- Speltheorie
- Een theoretisch kader voor het begrijpen van sociale situaties onder concurrerende spelers en het voorspellen van hun keuzes van strategische interactie.
- Niet-optimale uitkomsten
- Situaties waarin de resultaten van een spel of economische interactie niet de best mogelijke zijn voor alle betrokken partijen.
- Externe effecten
- Gevolgen van productie of consumptie die niet in de prijs van het product zijn verwerkt en die derden beïnvloeden.
- Collectieve dwang
- Het gebruik van overheidsmiddelen om negatieve externe effecten te voorkomen, bijvoorbeeld door belastingheffing.
- Collectieve goederen
- Goederen die door de overheid worden geproduceerd, niet splitsbaar zijn in individuele eenheden en in maatschappelijk belang dienen.

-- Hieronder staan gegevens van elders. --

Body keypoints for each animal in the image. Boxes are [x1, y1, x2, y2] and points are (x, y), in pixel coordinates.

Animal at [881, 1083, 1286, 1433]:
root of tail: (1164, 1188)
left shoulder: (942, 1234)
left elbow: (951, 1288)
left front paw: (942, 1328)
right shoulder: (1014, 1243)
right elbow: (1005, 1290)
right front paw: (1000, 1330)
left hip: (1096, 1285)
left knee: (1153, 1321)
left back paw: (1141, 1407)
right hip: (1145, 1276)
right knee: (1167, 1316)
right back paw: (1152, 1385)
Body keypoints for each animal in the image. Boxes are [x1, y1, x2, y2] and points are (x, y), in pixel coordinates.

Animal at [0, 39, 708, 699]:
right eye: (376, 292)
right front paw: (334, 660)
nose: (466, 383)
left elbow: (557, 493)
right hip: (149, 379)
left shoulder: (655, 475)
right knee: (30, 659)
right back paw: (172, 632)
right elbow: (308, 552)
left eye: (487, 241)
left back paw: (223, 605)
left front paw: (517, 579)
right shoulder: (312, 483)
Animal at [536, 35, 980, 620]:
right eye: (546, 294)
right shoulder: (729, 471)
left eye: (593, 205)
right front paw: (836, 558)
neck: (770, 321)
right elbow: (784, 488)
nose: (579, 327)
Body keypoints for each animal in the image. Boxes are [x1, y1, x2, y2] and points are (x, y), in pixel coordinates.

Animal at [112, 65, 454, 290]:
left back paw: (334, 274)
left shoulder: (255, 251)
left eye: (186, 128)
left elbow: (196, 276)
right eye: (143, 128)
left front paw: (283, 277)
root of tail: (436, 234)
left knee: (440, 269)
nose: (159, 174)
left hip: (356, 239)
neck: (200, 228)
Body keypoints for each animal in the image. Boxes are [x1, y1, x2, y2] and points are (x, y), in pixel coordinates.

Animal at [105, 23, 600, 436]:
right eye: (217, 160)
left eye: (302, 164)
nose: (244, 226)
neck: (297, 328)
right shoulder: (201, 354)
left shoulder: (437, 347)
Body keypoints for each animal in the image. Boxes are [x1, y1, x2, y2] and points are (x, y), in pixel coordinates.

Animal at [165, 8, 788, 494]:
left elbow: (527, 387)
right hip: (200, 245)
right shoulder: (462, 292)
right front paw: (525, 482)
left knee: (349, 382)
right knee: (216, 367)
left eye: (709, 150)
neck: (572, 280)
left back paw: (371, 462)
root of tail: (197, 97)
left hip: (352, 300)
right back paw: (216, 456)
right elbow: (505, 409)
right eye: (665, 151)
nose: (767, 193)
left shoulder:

- Quasi-collectieve goederen
- Goederen die grotendeels door de overheid worden betaald maar ook individueel kunnen worden afgenomen.
- Individuele goederen
- Goederen die door ondernemingen worden gemaakt, splitsbaar zijn in individuele eenheden en geen maatschappelijk belang dienen.
- Medeliefd gedrag
- Het gebruik maken van goederen zonder ervoor te betalen, vaak voorkomend bij collectieve goederen.
- Rivaliteit
- De mate waarin het gebruik van een goed door de ene persoon de beschikbaarheid voor een ander vermindert.
- Uitsluitbaarheid
- De mogelijkheid om mensen uit te sluiten van het gebruik van een goed als ze er niet voor betalen.
- Private goederen
- Goederen die rivaal en uitsluitbaar zijn, zoals voeding en drank.
- Clubgoederen
- Goederen die niet rivaal maar wel uitsluitbaar zijn, zoals kabeltelevisie.
- Commons
- Goederen die wel rivaal maar niet uitsluitbaar zijn, zoals gemeenschappelijke hulpbronnen.
- Zuivere publieke goederen
- Goederen die niet rivaal en niet uitsluitbaar zijn, zoals dijken.